Ukrainian media quoted sources saying that Ukraine seems to be discussing measures to increase taxes due to increased defense costs after more than 2 years of war with Russia.
Due to rising military costs, Kiev is discussing increasing military personal income tax and value added tax (VAT).
According to the above news site, Finance Minister Serhii Marchenko appears to estimate Ukraine’s budget deficit due to military spending at $5 billion. At the same time, other sources estimate the country’s budget needs 400-500 billion hryvnia (about 10-12 billion USD).
“According to three parliamentarians, the government is planning to increase the military tax rate from 1.5% to 5%. Two parliamentarians from the finance and economic sector said that a similar tax rate of 5% could be applied to entrepreneurs,” Forbes Ukraine said.
In addition, Ukraine seems to still be discussing the extent of VAT increases. The increase could be 2-3%. “These changes are not final, discussions about them are still ongoing,” Forbes Ukraine noted.
Forbes added that increasing the military tax rate from 1.5% to 5% for workers could bring an additional 90-100 billion hryvnia ($2.2-2.4 billion) per year to the budget. .

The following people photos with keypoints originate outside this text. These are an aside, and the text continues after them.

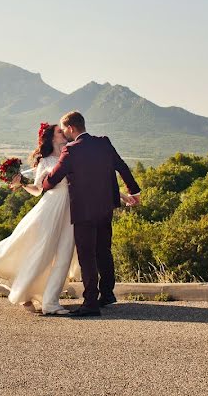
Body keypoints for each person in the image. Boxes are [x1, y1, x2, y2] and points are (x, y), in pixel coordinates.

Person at [0, 123, 79, 315]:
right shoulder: (45, 162)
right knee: (41, 254)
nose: (64, 132)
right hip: (51, 209)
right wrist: (22, 185)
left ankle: (50, 303)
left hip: (71, 209)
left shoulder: (72, 154)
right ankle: (25, 294)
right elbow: (37, 191)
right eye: (60, 131)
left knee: (64, 256)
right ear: (52, 137)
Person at [41, 110, 141, 317]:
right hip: (106, 207)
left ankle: (90, 304)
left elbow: (54, 178)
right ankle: (107, 295)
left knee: (87, 256)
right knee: (103, 251)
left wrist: (42, 183)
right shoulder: (104, 143)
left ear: (70, 128)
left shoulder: (71, 151)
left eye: (64, 130)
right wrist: (134, 191)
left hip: (84, 211)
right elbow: (122, 167)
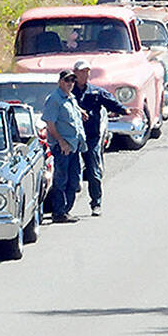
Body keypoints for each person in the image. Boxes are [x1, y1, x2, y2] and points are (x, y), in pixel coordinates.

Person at [71, 60, 126, 216]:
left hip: (91, 138)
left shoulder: (96, 92)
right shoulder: (68, 91)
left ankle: (96, 203)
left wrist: (125, 111)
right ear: (75, 73)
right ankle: (63, 209)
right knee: (71, 174)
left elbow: (112, 104)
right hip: (72, 138)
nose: (85, 74)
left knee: (94, 172)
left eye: (87, 71)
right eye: (81, 71)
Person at [41, 70, 86, 223]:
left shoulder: (70, 98)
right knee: (61, 180)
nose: (70, 84)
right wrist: (61, 141)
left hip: (74, 145)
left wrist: (81, 112)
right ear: (60, 81)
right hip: (63, 147)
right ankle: (58, 212)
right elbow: (50, 123)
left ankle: (66, 210)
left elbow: (70, 110)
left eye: (73, 81)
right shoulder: (54, 99)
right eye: (67, 80)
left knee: (74, 180)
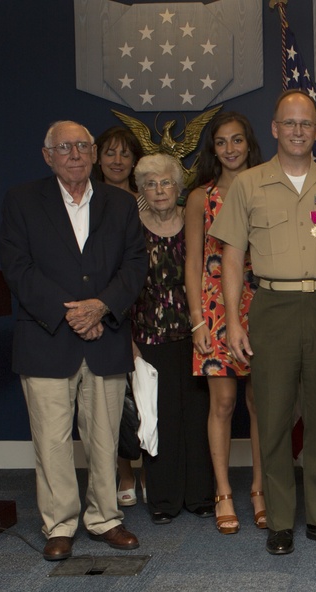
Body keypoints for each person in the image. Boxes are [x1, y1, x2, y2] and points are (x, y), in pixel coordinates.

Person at [210, 89, 316, 555]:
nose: (298, 131)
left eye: (307, 124)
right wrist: (235, 323)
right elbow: (232, 257)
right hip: (272, 308)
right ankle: (279, 519)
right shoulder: (249, 185)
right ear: (275, 129)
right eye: (289, 123)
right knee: (274, 416)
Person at [0, 120, 147, 560]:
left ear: (95, 153)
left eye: (83, 146)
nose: (76, 154)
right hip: (46, 339)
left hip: (106, 337)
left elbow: (135, 265)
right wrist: (75, 314)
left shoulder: (120, 204)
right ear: (48, 155)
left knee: (104, 438)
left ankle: (105, 518)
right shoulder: (22, 201)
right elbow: (17, 268)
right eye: (65, 147)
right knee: (52, 441)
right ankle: (59, 525)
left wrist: (101, 307)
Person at [184, 111, 268, 535]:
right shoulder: (202, 196)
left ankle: (258, 490)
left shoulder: (266, 188)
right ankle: (223, 493)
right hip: (217, 311)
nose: (231, 149)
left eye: (237, 140)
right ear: (212, 149)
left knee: (261, 406)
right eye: (222, 142)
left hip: (264, 307)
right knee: (223, 404)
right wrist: (198, 322)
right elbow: (194, 263)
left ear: (248, 144)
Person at [131, 154, 213, 525]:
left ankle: (199, 496)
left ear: (178, 188)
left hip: (194, 333)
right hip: (148, 335)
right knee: (159, 418)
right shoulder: (130, 228)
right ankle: (163, 500)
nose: (159, 190)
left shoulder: (193, 222)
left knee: (197, 417)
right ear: (141, 191)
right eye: (150, 183)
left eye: (165, 182)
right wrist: (127, 340)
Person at [94, 125, 147, 508]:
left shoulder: (148, 199)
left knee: (150, 398)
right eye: (109, 153)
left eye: (124, 154)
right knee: (117, 402)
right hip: (113, 310)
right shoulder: (88, 201)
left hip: (153, 308)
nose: (117, 160)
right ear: (98, 157)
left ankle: (155, 473)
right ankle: (125, 473)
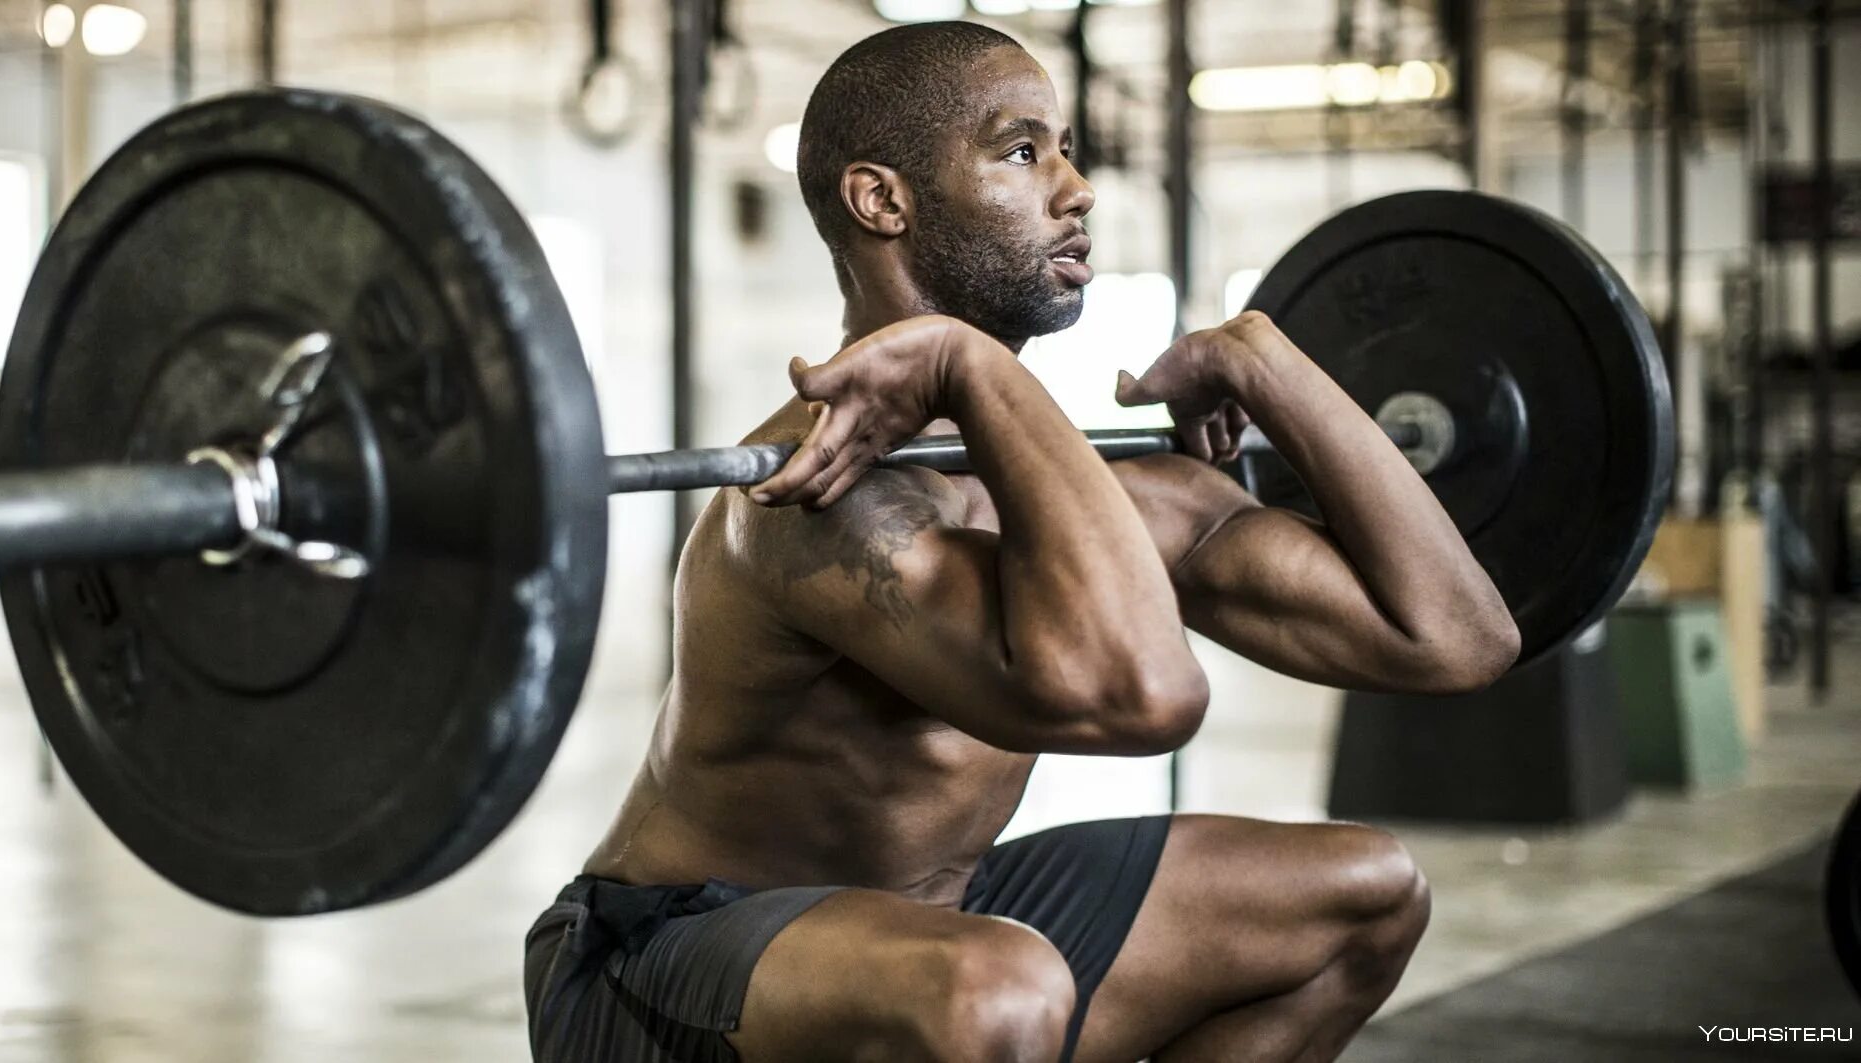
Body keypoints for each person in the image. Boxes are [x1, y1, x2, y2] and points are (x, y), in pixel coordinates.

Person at [525, 21, 1519, 1063]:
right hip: (667, 965)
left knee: (1363, 896)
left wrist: (1269, 362)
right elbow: (1144, 697)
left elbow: (1455, 637)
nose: (1076, 187)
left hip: (933, 917)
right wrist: (970, 365)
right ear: (883, 200)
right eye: (1020, 150)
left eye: (1068, 148)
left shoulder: (1103, 488)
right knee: (998, 990)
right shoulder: (819, 497)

A 1% increase in the VAT rate would generate about 40 billion hryvnia ($997 million) in additional revenue annually. A 2-3% increase in VAT rates could help increase budget revenue by 70-120 billion hryvnia (1.7-2.9 billion USD).

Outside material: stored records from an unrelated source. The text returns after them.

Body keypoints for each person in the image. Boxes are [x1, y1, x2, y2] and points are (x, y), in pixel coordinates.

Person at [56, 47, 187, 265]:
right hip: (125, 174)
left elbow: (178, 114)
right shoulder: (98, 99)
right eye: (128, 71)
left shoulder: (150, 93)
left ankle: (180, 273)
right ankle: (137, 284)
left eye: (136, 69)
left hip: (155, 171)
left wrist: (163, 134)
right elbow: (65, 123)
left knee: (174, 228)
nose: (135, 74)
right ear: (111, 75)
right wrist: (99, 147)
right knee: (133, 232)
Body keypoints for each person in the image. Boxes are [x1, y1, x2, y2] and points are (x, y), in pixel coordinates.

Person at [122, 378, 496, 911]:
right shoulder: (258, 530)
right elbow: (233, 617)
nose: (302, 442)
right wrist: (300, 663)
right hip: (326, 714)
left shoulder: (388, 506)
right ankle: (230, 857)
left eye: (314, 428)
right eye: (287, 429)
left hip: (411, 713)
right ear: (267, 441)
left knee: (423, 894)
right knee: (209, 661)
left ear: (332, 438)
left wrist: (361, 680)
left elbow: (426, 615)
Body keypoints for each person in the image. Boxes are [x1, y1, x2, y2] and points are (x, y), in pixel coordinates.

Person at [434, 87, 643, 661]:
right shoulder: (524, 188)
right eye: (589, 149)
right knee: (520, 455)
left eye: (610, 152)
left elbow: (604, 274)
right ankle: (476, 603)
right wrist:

The relevant draft law could be presented to the National Assembly in late June or early July. If the document is approved quickly, the new tariffs will take effect no earlier than September.
According to UP, this year, Ukraine needs about $3 billion in foreign funding each month to operate the government apparatus.

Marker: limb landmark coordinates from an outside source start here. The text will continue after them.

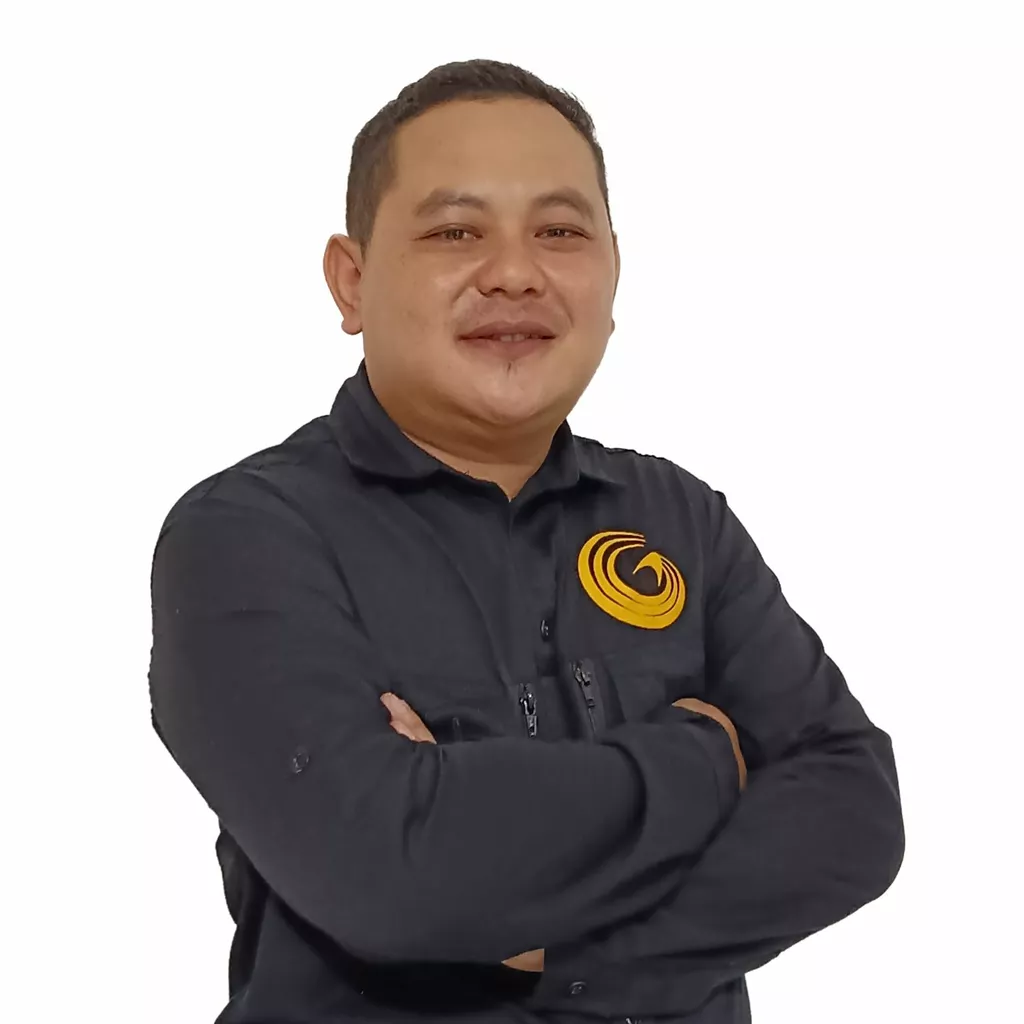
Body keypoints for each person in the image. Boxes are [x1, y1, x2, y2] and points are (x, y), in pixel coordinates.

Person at [148, 58, 904, 1024]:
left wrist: (559, 952)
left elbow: (854, 811)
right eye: (455, 232)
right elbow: (390, 876)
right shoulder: (246, 539)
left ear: (614, 270)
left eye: (559, 232)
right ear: (352, 281)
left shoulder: (680, 519)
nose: (514, 272)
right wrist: (708, 755)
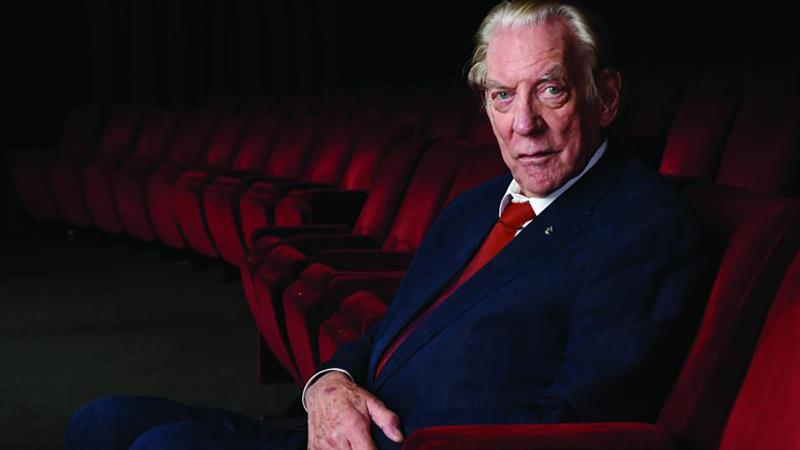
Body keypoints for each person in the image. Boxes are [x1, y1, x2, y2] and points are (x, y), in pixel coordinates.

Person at [64, 1, 710, 449]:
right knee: (103, 420)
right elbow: (388, 336)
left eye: (551, 90)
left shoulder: (641, 226)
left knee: (166, 446)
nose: (523, 124)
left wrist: (385, 434)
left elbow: (575, 416)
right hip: (346, 426)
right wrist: (328, 384)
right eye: (502, 95)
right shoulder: (474, 205)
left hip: (420, 446)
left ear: (607, 96)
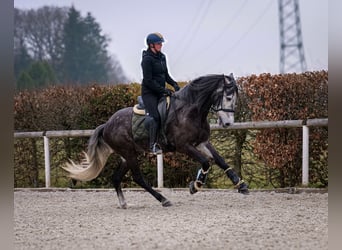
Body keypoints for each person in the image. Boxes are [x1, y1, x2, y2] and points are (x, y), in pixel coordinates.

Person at [141, 32, 180, 154]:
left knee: (171, 113)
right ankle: (152, 145)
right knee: (155, 117)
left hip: (160, 92)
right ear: (151, 45)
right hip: (149, 93)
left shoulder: (162, 57)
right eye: (159, 43)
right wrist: (164, 90)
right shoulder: (147, 60)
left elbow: (166, 75)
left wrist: (174, 84)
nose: (161, 45)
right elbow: (149, 81)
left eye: (161, 43)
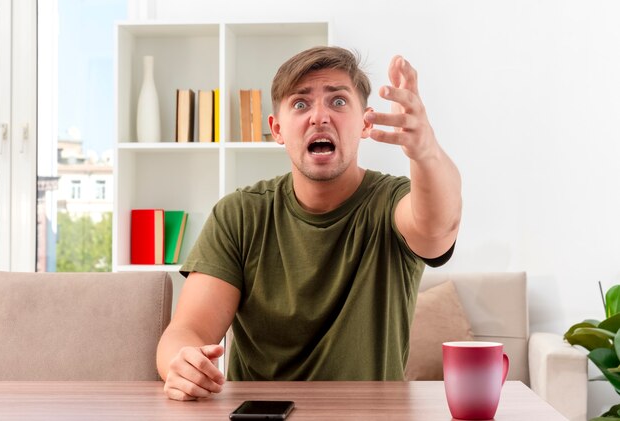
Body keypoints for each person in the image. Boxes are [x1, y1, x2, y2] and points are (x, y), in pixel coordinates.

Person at [156, 46, 462, 401]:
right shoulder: (239, 214)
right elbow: (187, 330)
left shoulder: (391, 203)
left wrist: (426, 152)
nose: (320, 116)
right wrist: (180, 363)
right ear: (277, 129)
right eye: (301, 104)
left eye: (338, 102)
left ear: (365, 122)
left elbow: (439, 227)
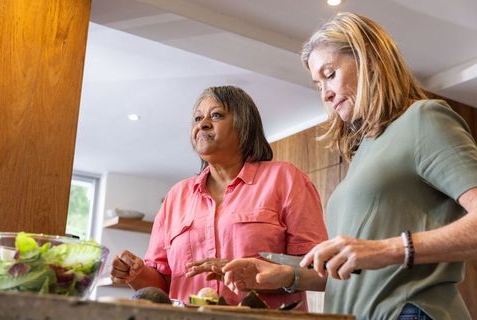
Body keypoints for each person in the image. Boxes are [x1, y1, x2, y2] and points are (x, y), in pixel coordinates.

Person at [222, 12, 477, 320]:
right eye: (318, 85)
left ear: (370, 60)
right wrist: (288, 276)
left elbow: (380, 256)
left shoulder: (424, 119)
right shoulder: (365, 151)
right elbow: (358, 272)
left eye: (330, 74)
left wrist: (386, 250)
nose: (326, 94)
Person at [110, 85, 327, 309]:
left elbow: (319, 272)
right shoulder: (176, 196)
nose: (202, 124)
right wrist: (136, 273)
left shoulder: (285, 178)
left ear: (244, 125)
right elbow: (163, 285)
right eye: (197, 118)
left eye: (216, 115)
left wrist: (260, 277)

Ukraine has not commented on this information. After more than two years of conflict with Russia, Ukraine is facing the challenge of a war of attrition against an opponent with stronger economic and military potential.
In February, a study by the World Bank, the United Nations, the European Commission and the Ukrainian government showed that rebuilding the Ukrainian economy after Russia’s special military campaign is expected to cost money. 486 billion USD. This number may increase at present.
The report said direct damages from the war amounted to nearly $152 billion, with damage concentrated in areas such as Donetsk, Kharkov, Lugansk, Zaporizhia, Kherson and Kiev.
Disruption to economic output and trade, as well as other costs related to the war, such as clearing areas of fighting, are likely to increase costs by $499 billion. USD.
Ukraine has recently called on the US and its allies to transfer $300 billion in frozen funds from the Russian Central Bank to Kiev to rebuild the country.
In mid-month, US Secretary of State Antony Blinken said that Russia needs to cover the costs of rebuilding Ukraine, which has been devastated by conflict. Mr. Blinken announced that the US will confiscate Russian assets on US soil and freeze Russian assets abroad to help Ukraine rebuild.
Russia has criticized the moves by the US and Europe, and warned that it will respond accordingly.